Misal, memastikan ada atau tidaknya pemilih yang masuk dalam DPT invalid menggunakan hak pilih di TPS.
"Karena Anda kan mengaku sebagai BPN (Badan Pemenangan Nasional) 02 pasti ada saksi di TPS, maka ada atensi khusus 17,5 juta (pemilih diduga invalid). Bayangan kami, untuk memastikan yang menurut saudara manipulatif, palsu, itu hadir atau tidak, apakah saksi di lapangan dibekali (data) ini di TPS untuk memastikan orang-orang ini hadir atau tidak. Anda tahu nggak?" Tanya Komisioner KPU Hasyim Asy'ari kepada Agus.
Agus dengan lantang memastikan bahwa 17,5 juta pemilih itu tak menggunakan hak pilihnya.

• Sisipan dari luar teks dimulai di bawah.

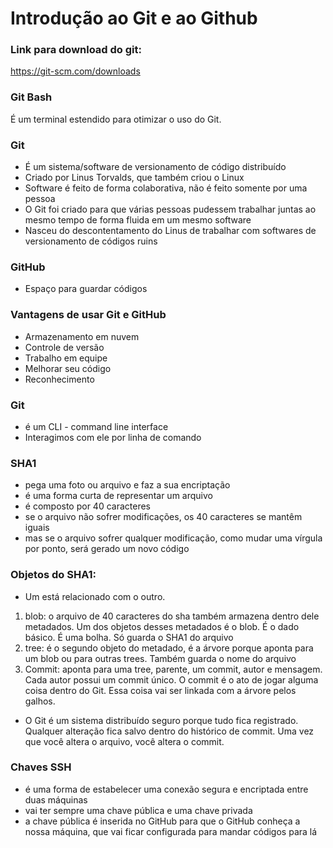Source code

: # Introdução ao Git e ao Github

### Link para download do git: 
https://git-scm.com/downloads

### Git Bash 
É um terminal estendido para otimizar o uso do Git. 

### Git
- É um sistema/software de versionamento de código distribuído
- Criado por Linus Torvalds, que também criou o Linux
- Software é feito de forma colaborativa, não é feito somente por uma pessoa 
- O Git foi criado para que várias pessoas pudessem trabalhar juntas ao mesmo tempo de forma fluida em um mesmo software
- Nasceu do descontentamento do Linus de trabalhar com softwares de versionamento de códigos ruins 

### GitHub
- Espaço para guardar códigos 

### Vantagens de usar Git e GitHub

- Armazenamento em nuvem
- Controle de versão 
- Trabalho em equipe 
- Melhorar seu código
- Reconhecimento

### Git
- é um CLI - command line interface
- Interagimos com ele por linha de comando

### SHA1
- pega uma foto ou arquivo e faz a sua encriptação 
- é uma forma curta de representar um arquivo 
- é composto por 40 caracteres
- se o arquivo não sofrer modificações, os 40 caracteres se mantêm iguais 
- mas se o arquivo sofrer qualquer modificação, como mudar uma vírgula por ponto, será gerado um novo código

### Objetos do SHA1: 
- Um está relacionado com o outro. 

1. blob: o arquivo de 40 caracteres do sha também armazena dentro dele metadados. Um dos objetos desses metadados é o blob. É o dado básico. É uma bolha. Só guarda o SHA1 do arquivo
2. tree: é o segundo objeto do metadado, é a árvore porque aponta para um blob ou para outras trees. Também guarda o nome do arquivo
3. Commit: aponta para uma tree, parente, um commit, autor e mensagem. Cada autor possui um commit único. O commit é o ato de jogar alguma coisa dentro do Git. Essa coisa vai ser linkada com a árvore pelos galhos.
- O Git é um sistema distribuído seguro porque tudo fica registrado. Qualquer alteração fica salvo dentro do histórico de commit. Uma vez que você altera o arquivo, você altera o commit. 

### Chaves SSH 
- é uma forma de estabelecer uma conexão segura e encriptada entre duas máquinas
- vai ter sempre uma chave pública e uma chave privada 
- a chave pública é inserida no GitHub para que o GitHub conheça a nossa máquina, que vai ficar configurada para mandar códigos para lá



 



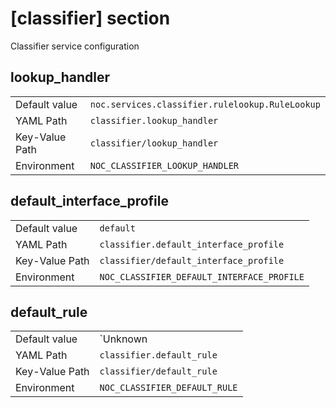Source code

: # [classifier] section

Classifier service configuration

## lookup_handler

|                |                                                 |
| -------------- | ----------------------------------------------- |
| Default value  | `noc.services.classifier.rulelookup.RuleLookup` |
| YAML Path      | `classifier.lookup_handler`                     |
| Key-Value Path | `classifier/lookup_handler`                     |
| Environment    | `NOC_CLASSIFIER_LOOKUP_HANDLER`                 |

## default_interface_profile

|                |                                            |
| -------------- | ------------------------------------------ |
| Default value  | `default`                                  |
| YAML Path      | `classifier.default_interface_profile`     |
| Key-Value Path | `classifier/default_interface_profile`     |
| Environment    | `NOC_CLASSIFIER_DEFAULT_INTERFACE_PROFILE` |

## default_rule

|                |                               |
| -------------- | ----------------------------- |
| Default value  | `Unknown | Default`           |
| YAML Path      | `classifier.default_rule`     |
| Key-Value Path | `classifier/default_rule`     |
| Environment    | `NOC_CLASSIFIER_DEFAULT_RULE` |
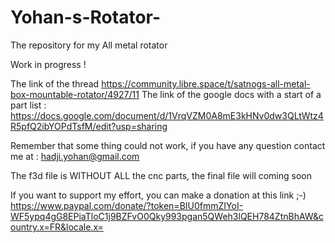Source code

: # Yohan-s-Rotator-
The repository for my All metal rotator 

Work in progress ! 

The link of the thread https://community.libre.space/t/satnogs-all-metal-box-mountable-rotator/4927/11
The link of the google docs with a start of a part list : https://docs.google.com/document/d/1VrqVZM0A8mE3kHNv0dw3QLtWtz4R5pfQ2ibYOPdTsfM/edit?usp=sharing

Remember that some thing could not work, if you have any question contact me at : hadji.yohan@gmail.com 

The f3d file is WITHOUT ALL the cnc parts, the final file will coming soon 

If you want to support my effort, you can make a donation at this link ;-)  https://www.paypal.com/donate/?token=BIU0fmmZIYoI-WF5ypq4gG8EPiaTloC1j9BZFvO0Qky993pgan5QWeh3lQEH784ZtnBhAW&country.x=FR&locale.x= 

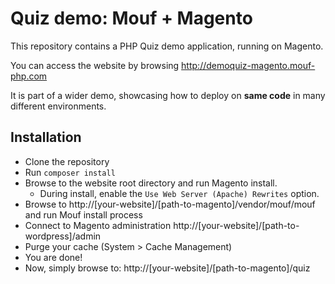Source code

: Quiz demo: Mouf + Magento
=========================

This repository contains a PHP Quiz demo application, running on Magento.

You can access the website by browsing http://demoquiz-magento.mouf-php.com

It is part of a wider demo, showcasing how to deploy on **same code** in many different environments.

Installation
------------

- Clone the repository
- Run `composer install`
- Browse to the website root directory and run Magento install.
    - During install, enable the `Use Web Server (Apache) Rewrites` option.
- Browse to http://[your-website]/[path-to-magento]/vendor/mouf/mouf and run Mouf install process
- Connect to Magento administration http://[your-website]/[path-to-wordpress]/admin
- Purge your cache (System > Cache Management)
- You are done!
- Now, simply browse to: http://[your-website]/[path-to-magento]/quiz
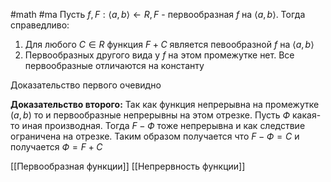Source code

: #math #ma 
Пусть $f, F: \langle a, b \rangle \leftarrow R, F$ - первообразная $f$ на $\langle a, b \rangle$.  Тогда справедливо:
1. Для любого $C \in R$ функция $F + C$ является певообразной $f$ на $\langle a, b \rangle$
2. Первообразных другого вида у $f$ на этом промежутке нет. Все первообразные отличаются на константу

Доказательство первого очевидно

**Доказательство второго:**
Так как функция непрерывна на промежутке $(a, b)$ то и первообразные непрерывны на этом отрезке. 
Пусть $Ф$ какая-то иная производная. Тогда $F - Ф$  тоже непрерывна и как следствие ограничена на отрезке. Таким образом получается что $F - Ф = С$ и получается $Ф = F + C$ 

[[Первообразная функции]]
[[Непрервность функции]]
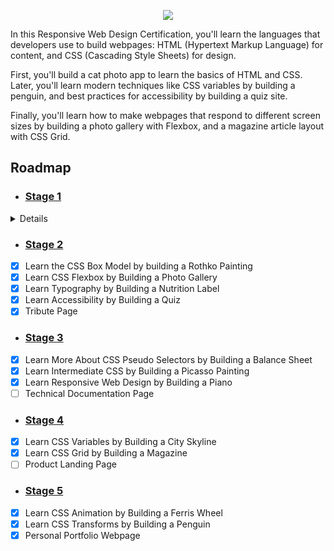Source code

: <p align="center">
    <img src="https://i.postimg.cc/xdL9YnkH/image.png" />
</p>
In this Responsive Web Design Certification, you'll learn the languages that developers use to build webpages: HTML (Hypertext Markup Language) for content, and CSS (Cascading Style Sheets) for design.

First, you'll build a cat photo app to learn the basics of HTML and CSS. Later, you'll learn modern techniques like CSS variables by building a penguin, and best practices for accessibility by building a quiz site.

Finally, you'll learn how to make webpages that respond to different screen sizes by building a photo gallery with Flexbox, and a magazine article layout with CSS Grid.

## Roadmap

- ### [Stage 1](https://github.com/Kroixyz/freecodecamp-courses/tree/master/responsive-web-design/stage-1)
<details markdown="4">
- [x] Learn HTML by Building a Cat Photo App
- [x] Learn Basic CSS by Building a Cafe Menu
- [x] Learn CSS Colors by Building a Set of Colored
- [x] Learn HTML Forms by Building a Registration Form
- [x] Survey Form
</details>

- ### [Stage 2](https://github.com/Kroixyz/freecodecamp-courses/tree/master/responsive-web-design/stage-2)
- [x] Learn the CSS Box Model by building a Rothko Painting
- [x] Learn CSS Flexbox by Building a Photo Gallery
- [x] Learn Typography by Building a Nutrition Label
- [x] Learn Accessibility by Building a Quiz
- [x] Tribute Page
- ### [Stage 3](https://github.com/Kroixyz/freecodecamp-courses/tree/master/responsive-web-design/stage-3)
- [x] Learn More About CSS Pseudo Selectors by Building a Balance Sheet
- [x] Learn Intermediate CSS by Building a Picasso Painting
- [x] Learn Responsive Web Design by Building a Piano
- [ ] Technical Documentation Page
- ### [Stage 4]()
- [x] Learn CSS Variables by Building a City Skyline
- [x] Learn CSS Grid by Building a Magazine
- [ ] Product Landing Page
- ### [Stage 5]()
- [x] Learn CSS Animation by Building a Ferris Wheel
- [x] Learn CSS Transforms by Building a Penguin
- [x] Personal Portfolio Webpage
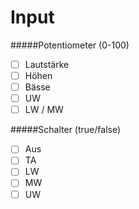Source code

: Input
=====
#####Potentiometer (0-100)
- [ ] Lautstärke
- [ ] Höhen
- [ ] Bässe
- [ ] UW
- [ ] LW / MW

#####Schalter (true/false)
- [ ] Aus
- [ ] TA
- [ ] LW
- [ ] MW
- [ ] UW
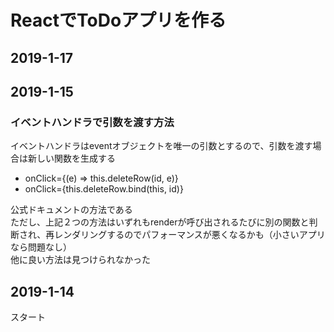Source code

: # ReactでToDoアプリを作る

## 2019-1-17

## 2019-1-15
### イベントハンドラで引数を渡す方法
イベントハンドラはeventオブジェクトを唯一の引数とするので、引数を渡す場合は新しい関数を生成する
- onClick={(e) => this.deleteRow(id, e)}
- onClick={this.deleteRow.bind(this, id)}

公式ドキュメントの方法である  
ただし、上記２つの方法はいずれもrenderが呼び出されるたびに別の関数と判断され、再レンダリングするのでパフォーマンスが悪くなるかも（小さいアプリなら問題なし）  
他に良い方法は見つけられなかった

## 2019-1-14
スタート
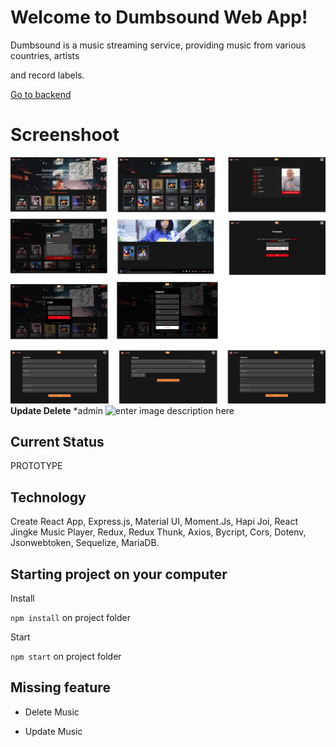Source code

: 
# Welcome to Dumbsound Web App!

  

Dumbsound is a music streaming service, providing music from various countries, artists

and record labels.

[Go to backend](https://github.com/elcoputra/dw16stn70_dumbsound_backend)

  

# Screenshoot

![ss](https://raw.githubusercontent.com/elcoputra/dw16stn70_dumbsound_frontend/master/SS/all.png)
**Update Delete** *admin
![enter image description here](https://i.imgur.com/DnG0l6K.gif)

## Current Status

PROTOTYPE

  

## Technology

  

Create React App, Express.js, Material UI, Moment.Js, Hapi Joi, React Jingke Music Player, Redux, Redux Thunk, Axios, Bycript, Cors, Dotenv, Jsonwebtoken, Sequelize, MariaDB.

  

## Starting project on your computer

Install

`npm install` on project folder

Start

`npm start` on project folder

  

## Missing feature

- Delete Music

- Update Music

Sebab, seluruhnya diduga palsu.
"Pasti tidak hadir karena tidak ada, dan itu dibuktikan nanti ada saksinya," jawab Agus yang juga Direktur IT BPN itu.
Hasyim kemudian bertanya lagi, apakah saksi BPN di lapangan dibekali 17,5 juta nama pemilih yang diduga invalid, untuk melakukan pengecekan.
• BPIP Tekankan Pentingnya Penanaman Nilai-nilai Pancasila pada Generasi Milenial
Pertanyaan Hasyim ini kemudian diperjelas oleh Majelis Hakim Aswanto.
"Saudara cukup menjawab tadi, pertanyaannya adalah apakah saudara mengetahui bahwa nama-nama yang tadi itu yang Anda menggunakan diksi manipulatif itu hadir atau tidak di TPS memberikan hak suara?" Tanya Aswanto.
Berbeda dengan jawaban pertama, Agus kemudian menyebut dirinya tidak tahu apakah 17,5 juta pemilih yang diduga invalid itu menggunakan hak suaranya atau tidak.
"Saya tidak tahu, tidak tahu," katanya.